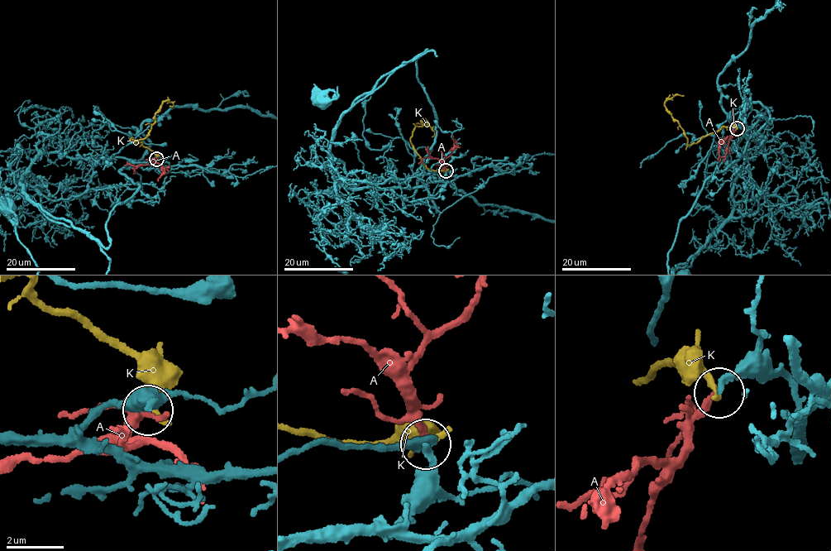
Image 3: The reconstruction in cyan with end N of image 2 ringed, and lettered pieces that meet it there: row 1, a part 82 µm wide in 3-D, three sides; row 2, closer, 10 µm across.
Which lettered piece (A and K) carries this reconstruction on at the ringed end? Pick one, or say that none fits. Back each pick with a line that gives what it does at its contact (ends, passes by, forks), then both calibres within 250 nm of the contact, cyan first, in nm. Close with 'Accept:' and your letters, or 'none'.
A: it ends; calibres 220 and 220 nm
Accept: A

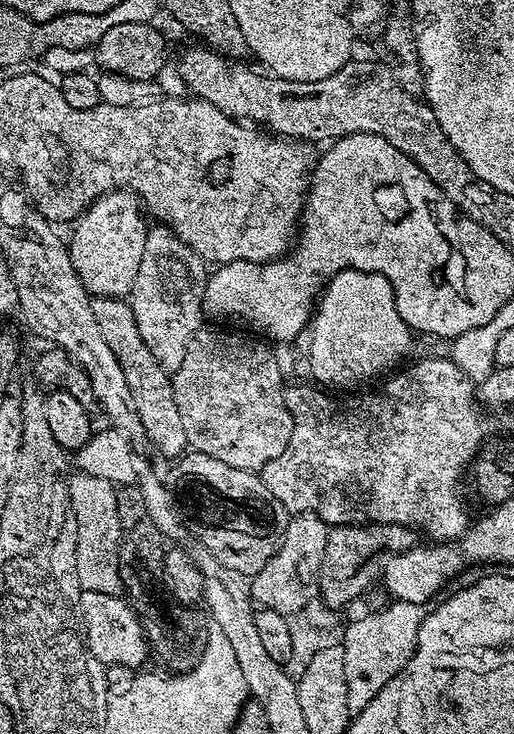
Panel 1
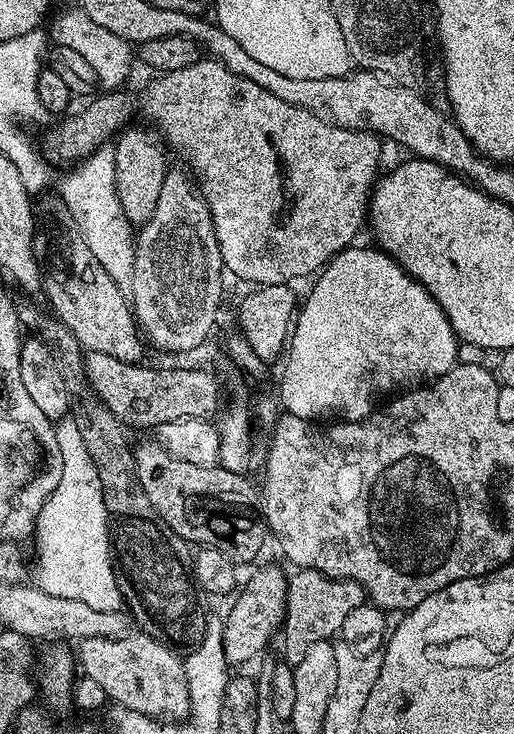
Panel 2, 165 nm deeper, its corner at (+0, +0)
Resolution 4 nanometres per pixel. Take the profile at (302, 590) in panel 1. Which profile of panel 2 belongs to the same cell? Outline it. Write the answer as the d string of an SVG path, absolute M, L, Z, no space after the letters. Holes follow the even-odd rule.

■ ■ ■

:: Exercise details ::
With the pictures removed, print the entries above exactly.

:: Task result ::
Image 3: The reconstruction in cyan with end N of image 2 ringed, and lettered pieces that meet it there: row 1, a part 82 µm wide in 3-D, three sides; row 2, closer, 10 µm across.
Which lettered piece (A and K) carries this reconstruction on at the ringed end? Pick one, or say that none fits. Back each pick with a line that gives what it does at its contact (ends, passes by, forks), then both calibres within 250 nm of the contact, cyan first, in nm. Close with 'Accept:' and your letters, or 'none'.
A: it ends; calibres 220 and 220 nm
Accept: A

Panel 1
Panel 2, 165 nm deeper, its corner at (+0, +0)
Resolution 4 nanometres per pixel. Take the profile at (302, 590) in panel 1. Which profile of panel 2 belongs to the same cell? Outline it. Write the answer as the d string of an SVG path, absolute M, L, Z, no space after the letters. Holes follow the even-odd rule.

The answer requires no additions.